Le cuisinier venait d’allumer sa cuisinière quand, dans la pièce d’à côté, la secrétaire avait savonné son secrétaire et le médecin présenté sa médecine secrète. Par la fenêtre, on apercevait le jardinier s’agiter devant la grosse jardinière, un pèlerin affublé de sa vieille pélerine passait au bout de la rue sans un regard pour la grand-place où, debout sur une tribune le tribun s’égosillait, ni le restaurant où l’avocate mangeait tout cru l’avocat qu’elle malmenait. Chez lui au repos, derrière ses rideaux, le marin s’extasiait devant la marine qu’il venait de regagner de haute lutte.
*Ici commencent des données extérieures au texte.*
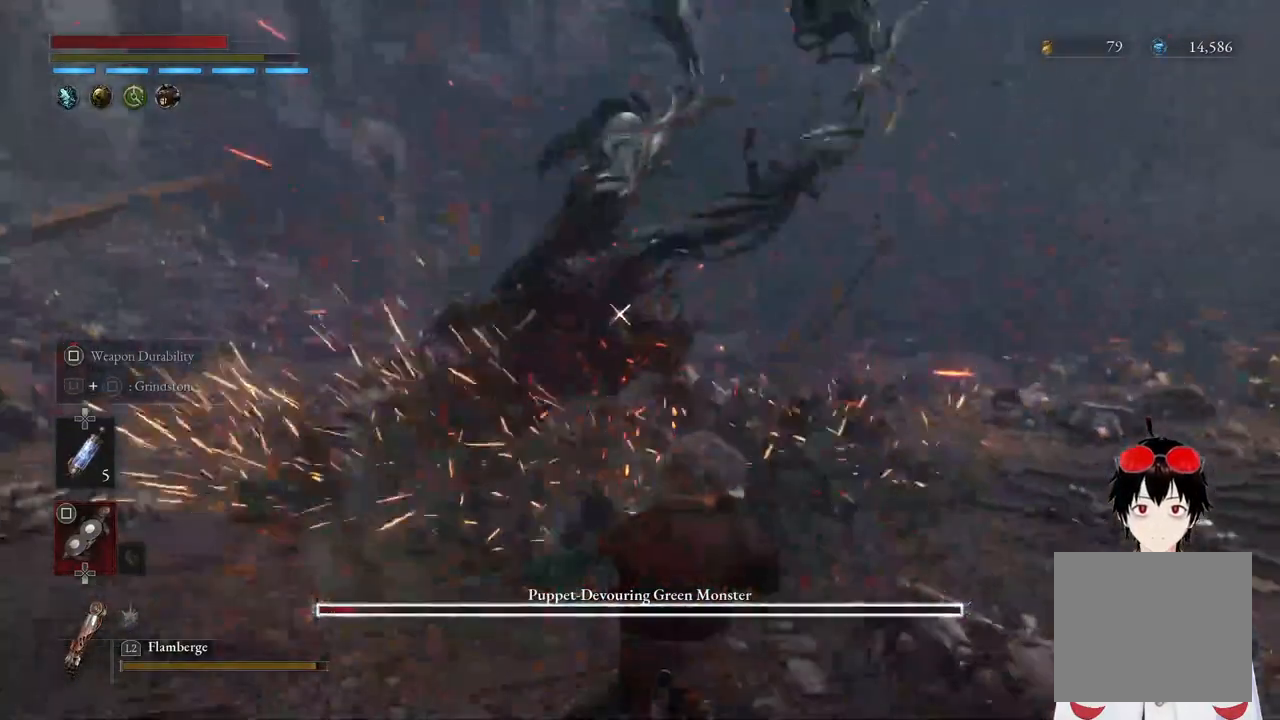
{"buttons": [], "left_stick": "up", "right_stick": "center", "events": []}
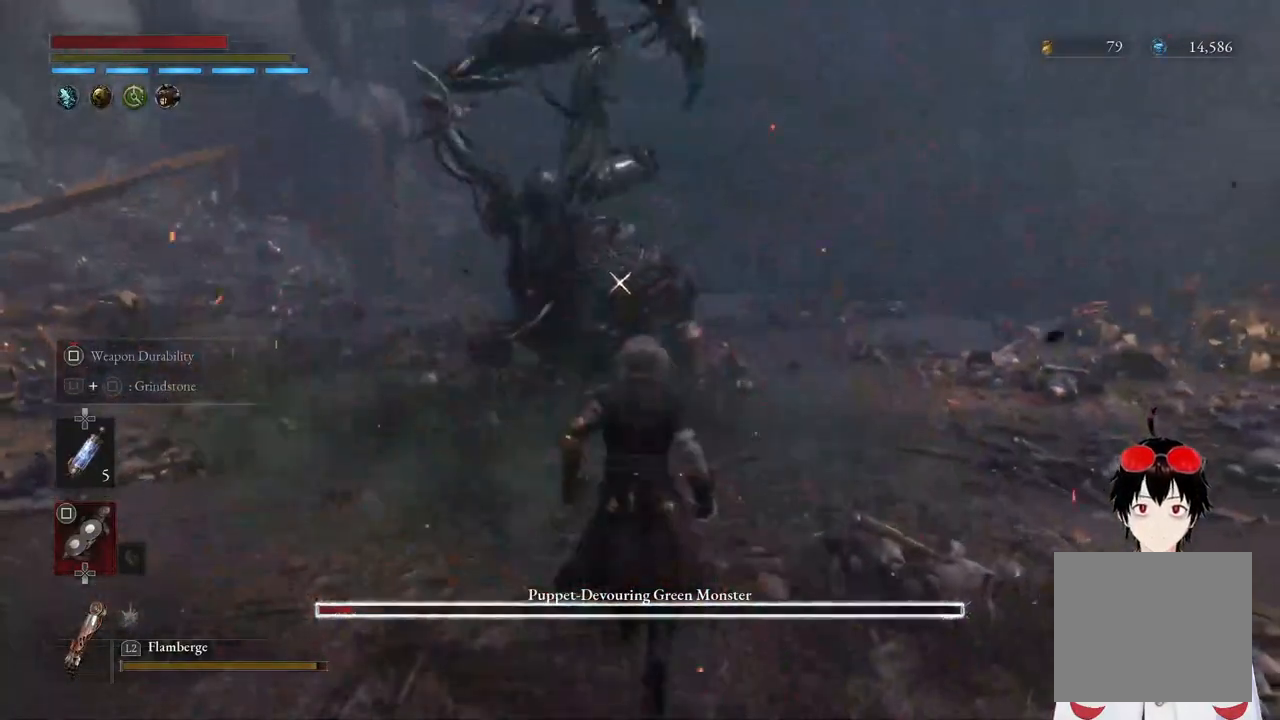
{"buttons": ["R2"], "left_stick": "up", "right_stick": "center", "events": [[250, "R2", "down"]]}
Au doigt du chevalier brillait sa chevalière, lisait-on en titre d’un roman qui se voulait drôle à la vitrine du libraire… Mais pourquoi donc, ou pour qui, ce curé peu catholique réclamait-il la curée par affichage à la porte de l’église ?

 

*

 

Apprenant qu’il y a 100 millions d’années et plus, des rosiers sauvages fleurissaient, j’ai subitement plus de sujets de réflexion dans un seul pétale de rose que dans l’univers tout entier ; et puisqu’on affirme aussi en avoir trouvé traces avant le crétacé — soit au carbonifère, 200 millions d’années et quelques grains de poussière — j’ai même, en y songeant bien, un léger vertige.